After this, Jesus fortells his death and resurrection. No surprise here, he does that a lot in this book…but then he moves onto discussing one of my favourite paradoxes of the Bible:

“If anyone would be first, he must be last of all and servant of all.” (verse 35)

I love this statement for many reasons, but let’s finish the synopsis before I get into my take on things.

Jesus then instructs them that “For the one who is not against us, is for us.” (verse 40) when they ask him about stopping someone who was casting out demons in Jesus’ name but not following with their group. (It’s a bit of a reversed order statement to what our culture normally quotes.) After this, the last section of the chapter is another speech by Jesus that contains many interesting tidbits, including:

“Whoever causes one of these little ones who believes in me to sin, it would be better for him if a great millstone were hung around his neck and he were thrown into the sea.” (verse 42) – really? betterto be thrown into the sea?;

“…if your hand causes you to sin, cut it off…” (verse 43);

some interesting descriptive words about hell;

and finally some stuff about salt, losing your saltiness and how that’s irreversible.

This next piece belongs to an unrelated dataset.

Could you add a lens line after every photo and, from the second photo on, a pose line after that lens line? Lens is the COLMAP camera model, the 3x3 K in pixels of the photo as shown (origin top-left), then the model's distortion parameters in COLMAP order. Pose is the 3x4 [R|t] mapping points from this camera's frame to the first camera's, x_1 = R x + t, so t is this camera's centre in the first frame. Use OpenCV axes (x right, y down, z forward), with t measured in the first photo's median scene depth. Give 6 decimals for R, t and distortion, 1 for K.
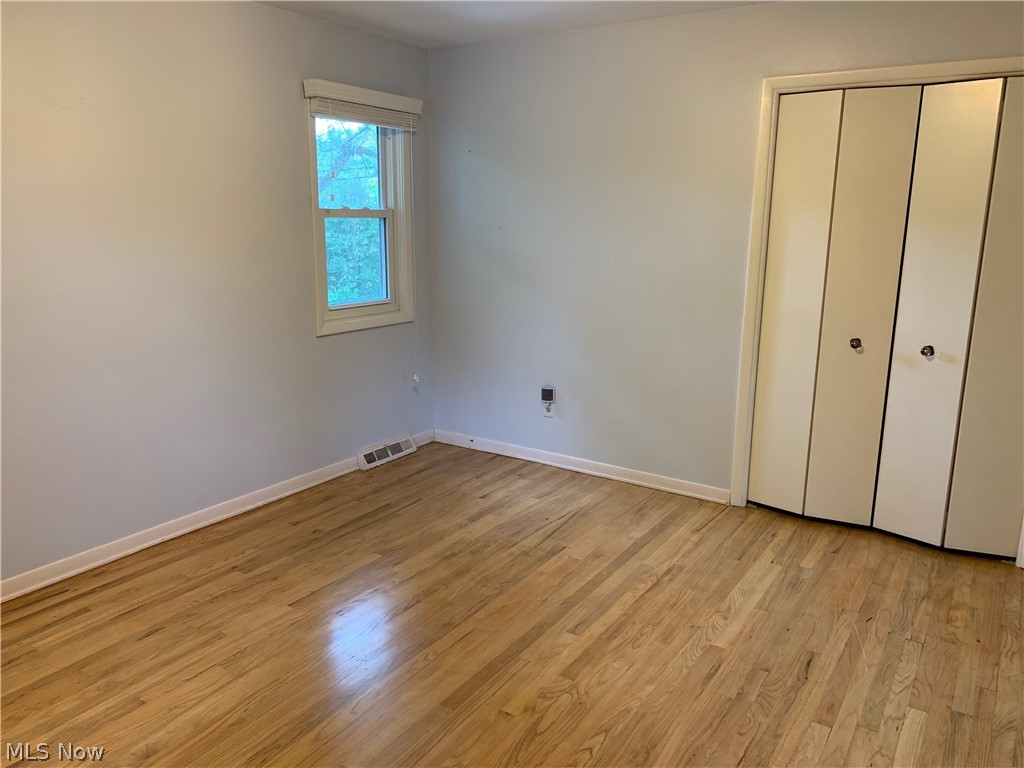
lens RADIAL K [[783.3, 0, 506.5], [0, 783.3, 380.6], [0, 0, 1]] dist [0.013493, -0.003656]
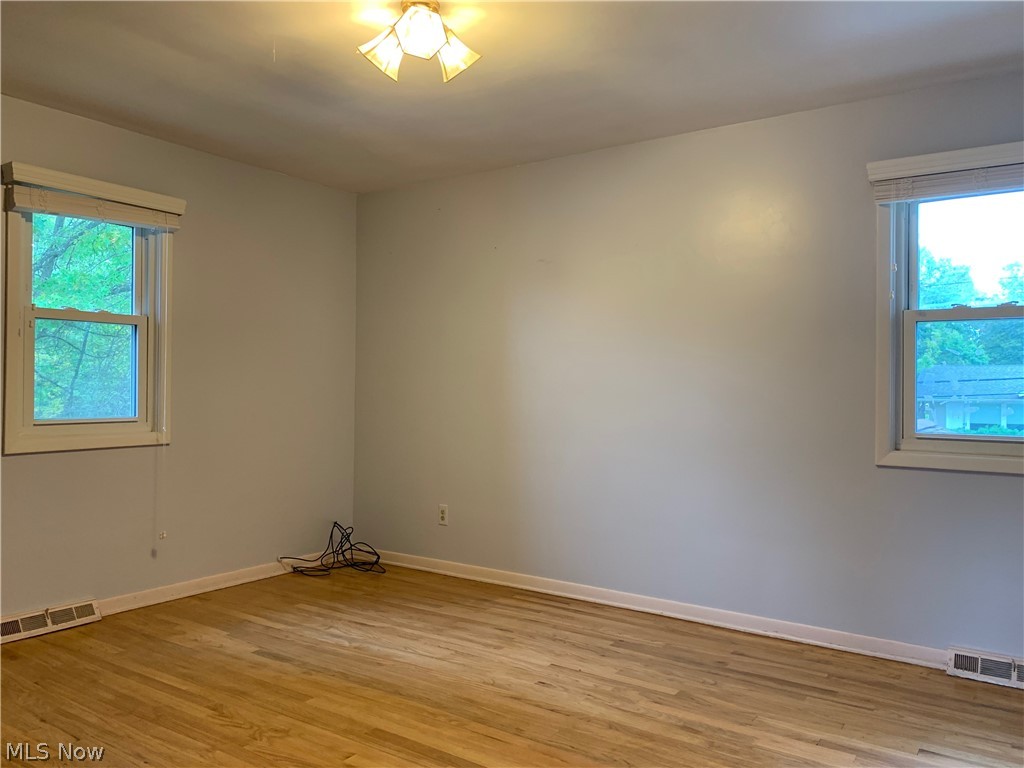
lens RADIAL K [[783.3, 0, 506.4], [0, 783.3, 383.4], [0, 0, 1]] dist [0.013493, -0.003656]
pose [[-0.013430, -0.007042, -0.999885, 0.675945], [-0.229824, 0.973225, -0.003767, -0.057009], [0.973139, 0.229747, -0.014689, 0.739553]]
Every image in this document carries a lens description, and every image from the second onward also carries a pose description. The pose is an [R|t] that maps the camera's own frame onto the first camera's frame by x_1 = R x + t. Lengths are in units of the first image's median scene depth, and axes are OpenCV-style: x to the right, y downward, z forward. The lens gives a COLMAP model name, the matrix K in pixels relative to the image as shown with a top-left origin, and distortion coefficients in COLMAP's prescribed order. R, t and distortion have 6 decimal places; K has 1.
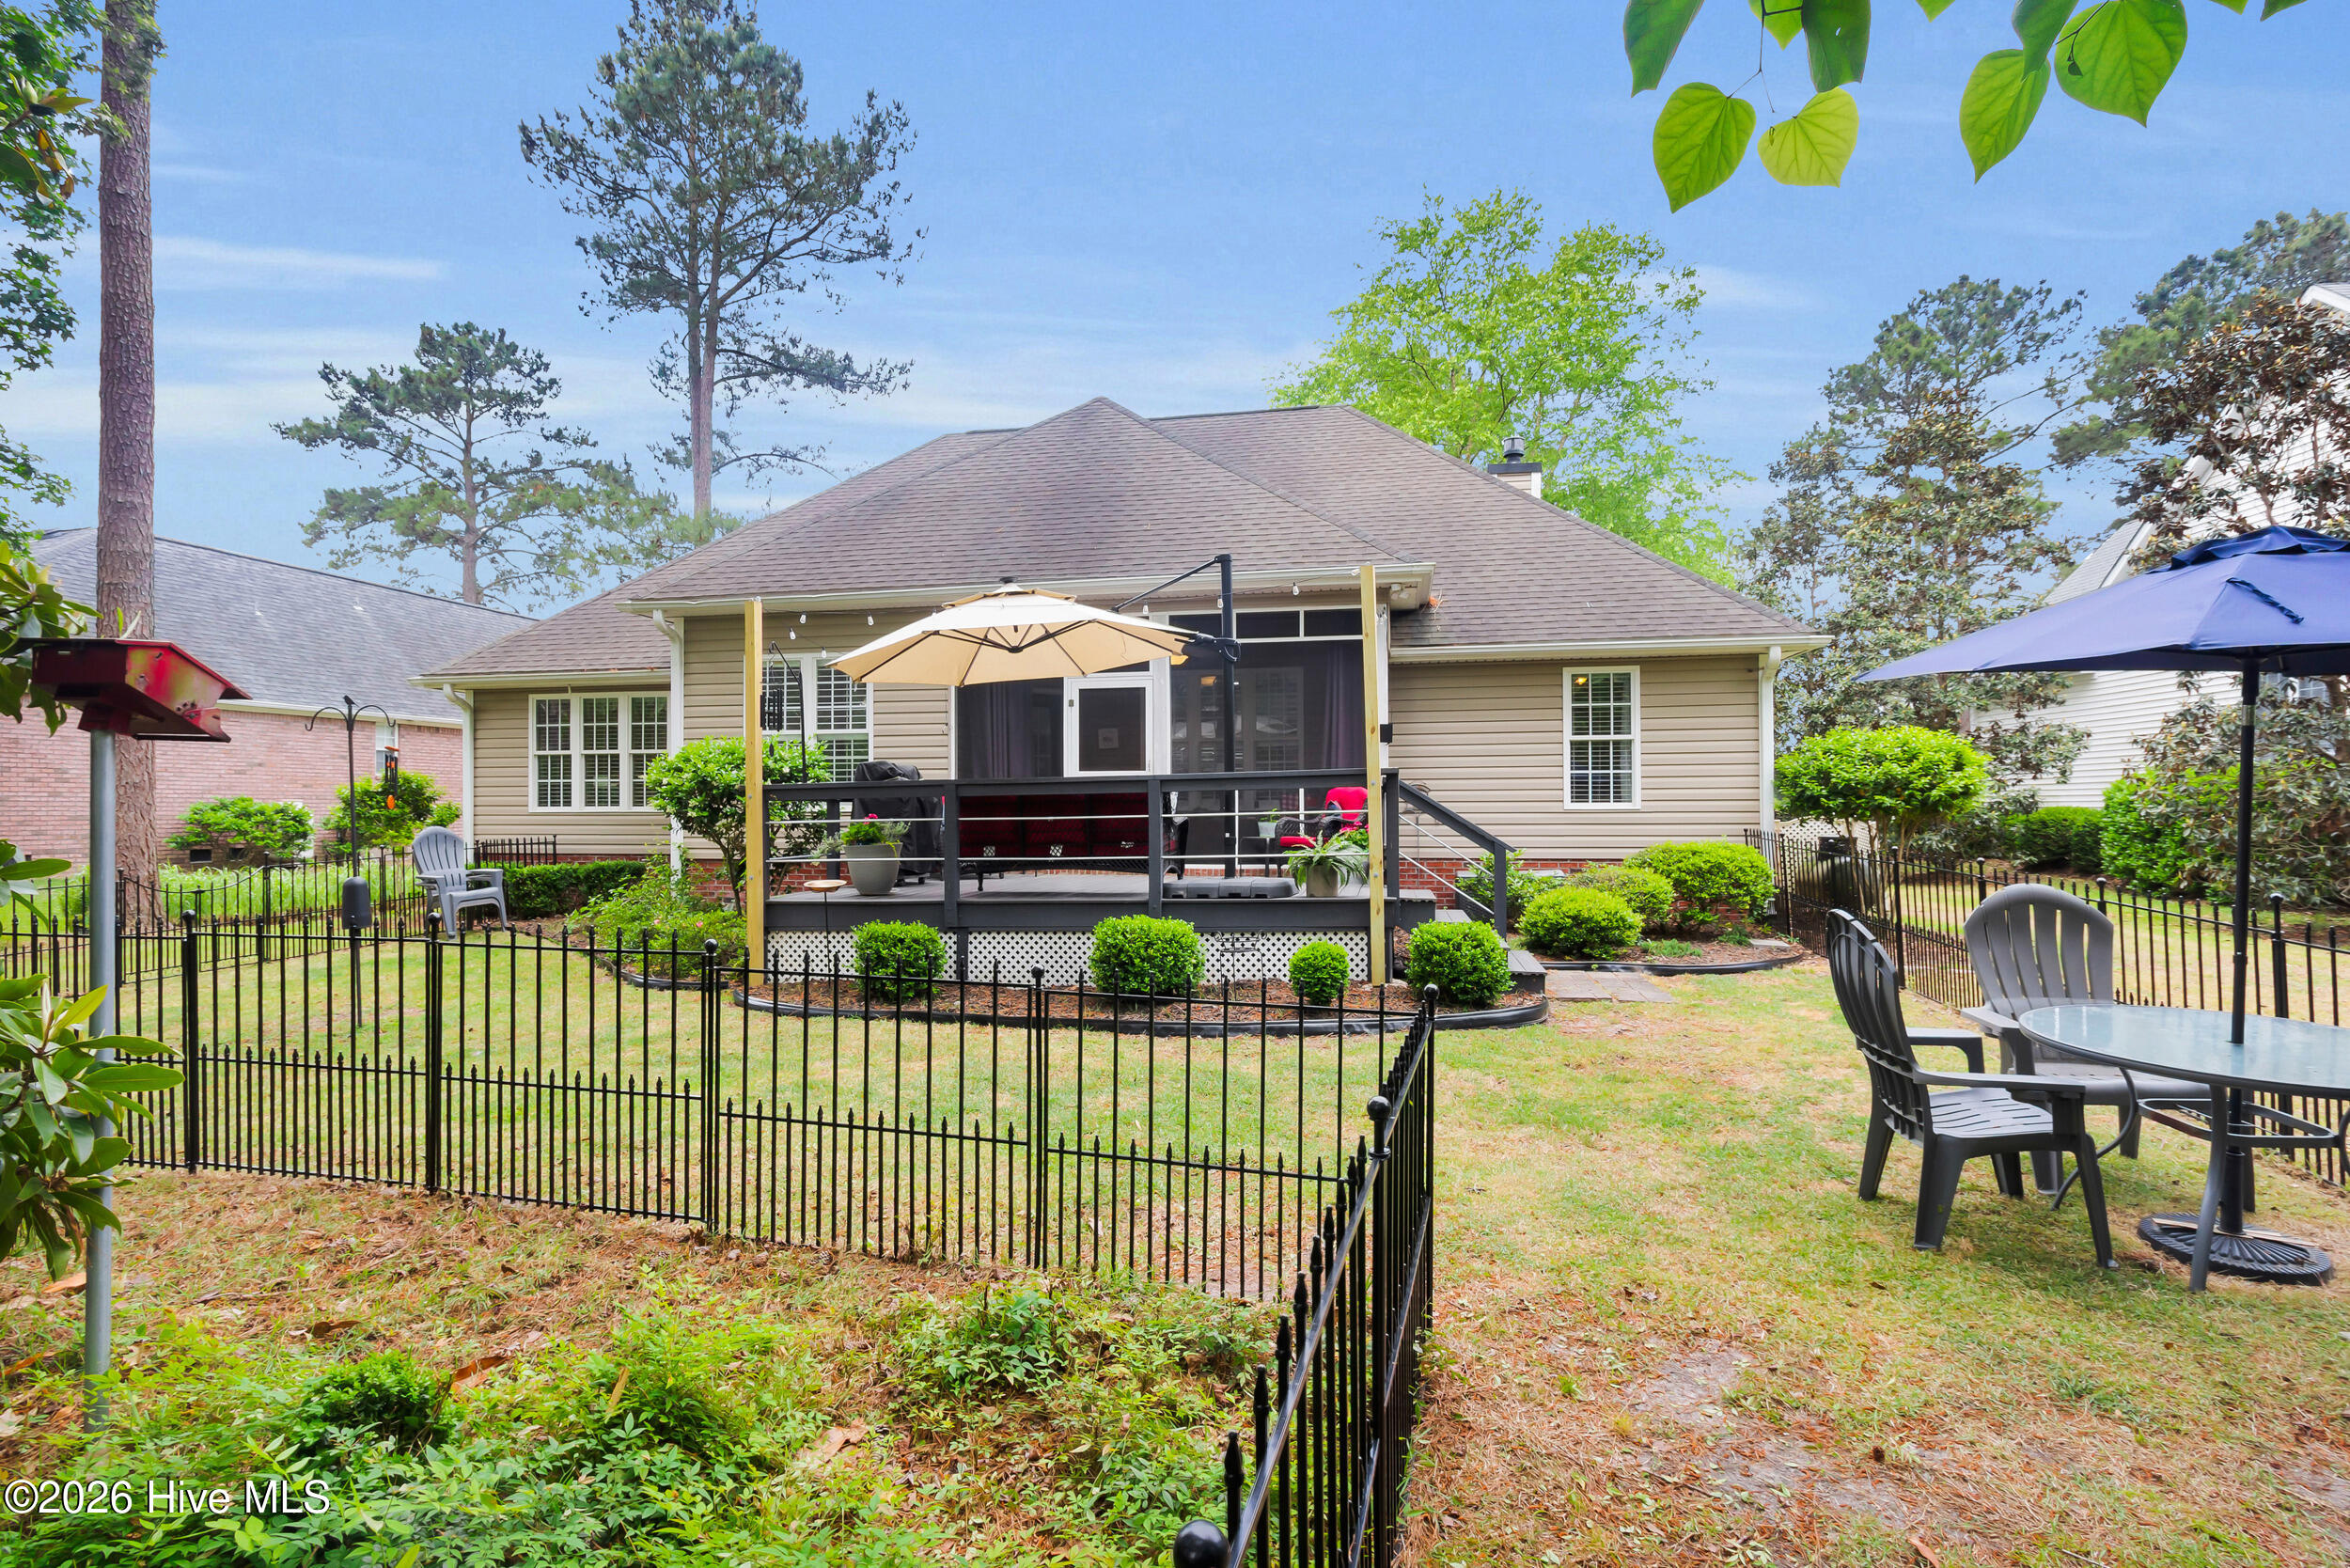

Now…I am not trying to either explain everything above (essentially impossible for me to do) or to say that it’s all confused gibberish either. Instead, I’d like to suggest that sometimes being confused after reading the Bible is not a bad thing…and living in paradox is often the only way to live in real life.

You can’t explain why food that is bad for you tends to taste so good…or why you feel 100x better if you discipline (and/or deprive yourself of something for a while – i.e. Lent) and reap the benefits of health and wellness. Why doesn’t bad food just taste bad, right? Because paradox is all around us. It is the soup of our surroundings and the atmosphere that we breathe.

So anyways, I have run out of time in the day to delve too much deeper into all of this. I started this post at 11:30 AM and am just finishing it now about 12 hours later…but let me say this much: Mark 9 gave me some pause, but it also struck me deeply in a couple ways. The first shall be last; the last shall be first – it’s a comforting thought for someone who feels like they are always falling behind and coming in last…it’s a reminder that being first is not really the goal. Again…it’s not perfectionism that wins you any prizes. I have a feeling that Jesus was not much of a perfectionist, although I don’t like to make too many assumptions that I can’t defend…but maybe that’s why people got so annoyed at his seemingly haphazard way of telling stories to explain points or asking questions to inspire contemplation. The second paradox that is strangely comforting is the one mentioned in the title of this post. “I believe; help my unbelief!” You know you have felt that. You can’t explain it, but you understand it completely. So let’s make that a prayer for all of us this season of the year and of our lives:

We believe, Lord…but help our unbelief!